Parameter statistics. What parameter values does the agent typically use? Average query length, common file paths, typical API endpoints. Unusual parameter values (a very long string, an unfamiliar URL, a table the agent has never queried) stand out against the profile.

Temporal patterns. When does the agent act? How fast are its tool calls? What is the typical time between actions? An agent that usually processes 5 requests per minute and suddenly processes 50 has changed its temporal profile.

Session structure. How long are typical sessions? How many turns? How many tool calls per session? What is the typical sequence of tools used? Changes in session structure can indicate manipulation or malfunction.

Error patterns. How often do tool calls fail? What types of errors occur?
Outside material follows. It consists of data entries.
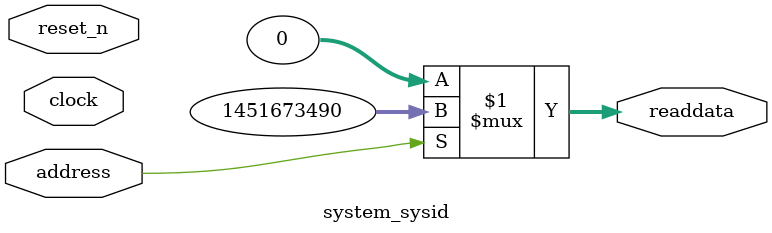
<source format=v>



// synthesis translate_off
`timescale 1ns / 1ps
// synthesis translate_on

// turn off superfluous verilog processor warnings 
// altera message_level Level1 
// altera message_off 10034 10035 10036 10037 10230 10240 10030 

module system_sysid (
               // inputs:
                address,
                clock,
                reset_n,

               // outputs:
                readdata
             )
;

  output  [ 31: 0] readdata;
  input            address;
  input            clock;
  input            reset_n;

  wire    [ 31: 0] readdata;
  //control_slave, which is an e_avalon_slave
  assign readdata = address ? 1451673490 : 0;

endmodule




</source>
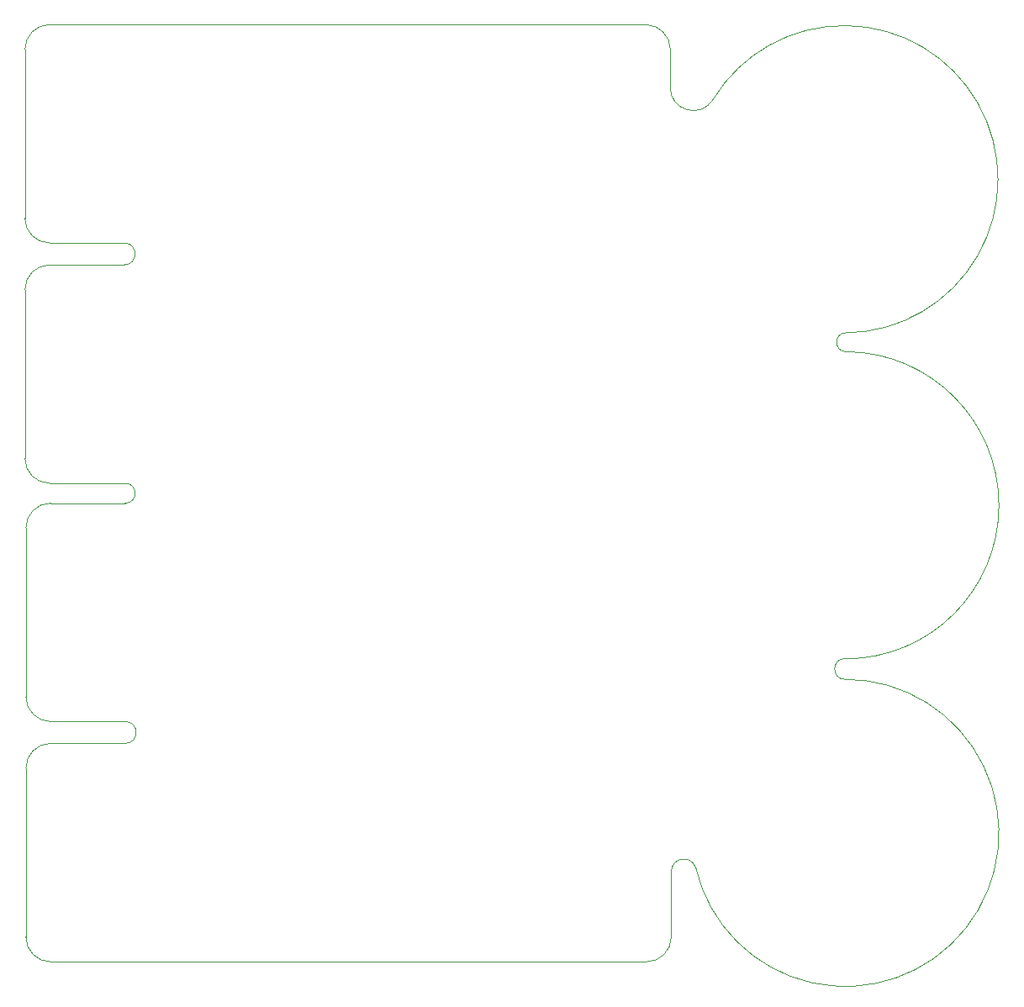
<source format=gbr>
%TF.GenerationSoftware,KiCad,Pcbnew,7.0.5*%
%TF.CreationDate,2024-03-18T15:41:45+09:00*%
%TF.ProjectId,ikafly_rev0a_p,696b6166-6c79-45f7-9265-7630615f702e,rev?*%
%TF.SameCoordinates,Original*%
%TF.FileFunction,Profile,NP*%
%FSLAX46Y46*%
G04 Gerber Fmt 4.6, Leading zero omitted, Abs format (unit mm)*
G04 Created by KiCad (PCBNEW 7.0.5) date 2024-03-18 15:41:45*
%MOMM*%
%LPD*%
G01*
G04 APERTURE LIST*
%TA.AperFunction,Profile*%
%ADD10C,0.100000*%
%TD*%
G04 APERTURE END LIST*
D10*
X214000000Y-74650000D02*
G75*
G03*
X200599374Y-51149620I-172370J15472620D01*
G01*
X198855308Y-128490928D02*
G75*
G03*
X213900000Y-109550002I15072323J3473551D01*
G01*
X213900000Y-107450000D02*
G75*
G03*
X213900000Y-109550000I0J-1050000D01*
G01*
X214000000Y-74650000D02*
G75*
G03*
X214000000Y-76550000I0J-950000D01*
G01*
X141400000Y-91800000D02*
G75*
G03*
X141400000Y-89800000I0J1000000D01*
G01*
X141400000Y-89800000D02*
X133800000Y-89800000D01*
X133900000Y-91800000D02*
X141400000Y-91800000D01*
X198849999Y-128492151D02*
G75*
G03*
X196400001Y-128940000I-1189542J-417896D01*
G01*
X213899938Y-107484897D02*
G75*
G03*
X214000000Y-76550001I27693J15467520D01*
G01*
X131400000Y-111300000D02*
G75*
G03*
X133900000Y-113800000I2500000J0D01*
G01*
X133900000Y-116000000D02*
G75*
G03*
X131400000Y-118500000I0J-2500000D01*
G01*
X131400000Y-135500000D02*
X131400000Y-118500000D01*
X141400000Y-116000000D02*
G75*
G03*
X141400000Y-113800000I0J1100000D01*
G01*
X141400000Y-113800000D02*
X133900000Y-113800000D01*
X196400000Y-135500000D02*
X196400000Y-128940000D01*
X131400000Y-135500000D02*
G75*
G03*
X133900000Y-138000000I2500000J0D01*
G01*
X193900000Y-138000000D02*
G75*
G03*
X196400000Y-135500000I0J2500000D01*
G01*
X133900000Y-116000000D02*
X141400000Y-116000000D01*
X131400000Y-94300000D02*
X131400000Y-111300000D01*
X133900000Y-138000000D02*
X136800000Y-138000001D01*
X193900000Y-138000000D02*
X136800000Y-138000001D01*
X133900000Y-91800000D02*
G75*
G03*
X131400000Y-94300000I0J-2500000D01*
G01*
X131300000Y-63100000D02*
G75*
G03*
X133800000Y-65600000I2500000J0D01*
G01*
X133800000Y-67800000D02*
X141300000Y-67800000D01*
X133800000Y-67800000D02*
G75*
G03*
X131300000Y-70300000I0J-2500000D01*
G01*
X196300000Y-49850000D02*
X196300000Y-46100000D01*
X133800000Y-43600000D02*
X193800000Y-43600000D01*
X196300000Y-46100000D02*
G75*
G03*
X193800000Y-43600000I-2500000J0D01*
G01*
X141300000Y-65600000D02*
X133800000Y-65600000D01*
X131300000Y-46100000D02*
X131300000Y-63100000D01*
X131300000Y-87300000D02*
G75*
G03*
X133800000Y-89800000I2500000J0D01*
G01*
X133800000Y-43600000D02*
G75*
G03*
X131300000Y-46100000I0J-2500000D01*
G01*
X141300000Y-67800000D02*
G75*
G03*
X141300000Y-65600000I0J1100000D01*
G01*
X131300000Y-87300000D02*
X131300000Y-70300000D01*
X196300057Y-49850002D02*
G75*
G03*
X200600000Y-51150000I2317643J-95398D01*
G01*
M02*

</source>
An agent that suddenly starts generating authorization errors may be probing for access.

Building the Fingerprint

Collect behavioral data during a baseline period (the first week of production operation, or a dedicated baseline collection phase).

For each metric, compute:

Mean and standard deviation
Distribution shape (is it normal, skewed, bimodal?)
Temporal correlations (is there a daily or weekly pattern?)

Store the fingerprint as a compact statistical summary. Update it incrementally as new data arrives, with exponential decay so the fingerprint adapts to legitimate behavioral changes over time.

Anomaly Detection

Compare each new observation to the fingerprint. Flag observations that fall outside expected ranges:

Tool calls to tools not in the fingerprint: immediate flag
Parameter values more than 3 standard deviations from the mean: flag
Temporal patterns that differ significantly from the profile: flag
Session structures that deviate from the norm: flag

Use Sentinel's EWMA and CUSUM algorithms to track cumulative deviations. Individual anomalies may be noise. Sustained deviations across multiple metrics indicate a real behavioral change.

Applications

Compromised agent detection. A prompt-injected agent behaves differently from its baseline. The fingerprint detects the behavioral shift even if the specific attack is novel.

Impersonation detection. In multi-agent systems, if Agent B starts behaving like Agent A (same tool-call distribution, same parameter patterns), it may be impersonating Agent A.

Drift detection. Over time, agent behavior may drift from its intended operating parameters. Fingerprint comparison between current behavior and the original baseline quantifies this drift.

Forensic analysis. During incident investigation, the fingerprint shows exactly when behavior changed. This narrows the investigation window to the period of deviation.

Fingerprinting does not replace policies or scanning. It adds a layer that detects anomalies that rules and patterns were never written for.